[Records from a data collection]
★ ★ ★
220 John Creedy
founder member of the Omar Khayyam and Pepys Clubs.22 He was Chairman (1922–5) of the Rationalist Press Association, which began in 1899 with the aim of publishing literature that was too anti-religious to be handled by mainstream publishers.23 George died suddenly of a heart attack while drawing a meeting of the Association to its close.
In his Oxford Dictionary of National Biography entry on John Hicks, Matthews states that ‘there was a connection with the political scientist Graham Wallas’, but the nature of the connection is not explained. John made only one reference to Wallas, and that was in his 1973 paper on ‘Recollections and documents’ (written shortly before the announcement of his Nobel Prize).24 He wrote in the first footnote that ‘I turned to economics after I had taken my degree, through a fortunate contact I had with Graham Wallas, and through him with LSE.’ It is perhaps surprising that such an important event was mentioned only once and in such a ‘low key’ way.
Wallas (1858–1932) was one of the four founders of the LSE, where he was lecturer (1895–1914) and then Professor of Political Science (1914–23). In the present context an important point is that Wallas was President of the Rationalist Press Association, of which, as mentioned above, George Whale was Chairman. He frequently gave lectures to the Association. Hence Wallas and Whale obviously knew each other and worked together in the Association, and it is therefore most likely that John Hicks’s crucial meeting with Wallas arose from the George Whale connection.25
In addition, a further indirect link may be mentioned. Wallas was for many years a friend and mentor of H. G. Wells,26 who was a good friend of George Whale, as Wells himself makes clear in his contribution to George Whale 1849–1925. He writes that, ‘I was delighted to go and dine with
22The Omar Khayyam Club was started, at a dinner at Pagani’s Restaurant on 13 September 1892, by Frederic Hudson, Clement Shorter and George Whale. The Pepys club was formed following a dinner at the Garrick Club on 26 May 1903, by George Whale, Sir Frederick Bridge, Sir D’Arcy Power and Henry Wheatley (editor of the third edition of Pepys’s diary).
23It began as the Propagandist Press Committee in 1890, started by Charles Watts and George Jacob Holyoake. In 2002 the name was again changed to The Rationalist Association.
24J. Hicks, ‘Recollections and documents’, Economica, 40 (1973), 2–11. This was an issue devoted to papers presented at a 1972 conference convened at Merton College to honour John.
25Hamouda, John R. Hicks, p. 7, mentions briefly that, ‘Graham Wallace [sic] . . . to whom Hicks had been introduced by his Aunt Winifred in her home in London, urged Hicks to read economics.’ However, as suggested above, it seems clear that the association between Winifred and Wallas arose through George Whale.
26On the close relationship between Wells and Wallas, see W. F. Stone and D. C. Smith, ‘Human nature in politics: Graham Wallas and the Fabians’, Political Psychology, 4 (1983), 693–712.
★ ★ ★
• [PROBLEM STATEMENT]: Retype exactly the lines of the data above that fall between the line with "23It began as" and the line with "24J. Hicks, ‘Recollections", inclusive, and add nothing.

• [RESULT]:
23It began as the Propagandist Press Committee in 1890, started by Charles Watts and George Jacob Holyoake. In 2002 the name was again changed to The Rationalist Association.
24J. Hicks, ‘Recollections and documents’, Economica, 40 (1973), 2–11. This was an issue devoted to papers presented at a 1972 conference convened at Merton College to honour John.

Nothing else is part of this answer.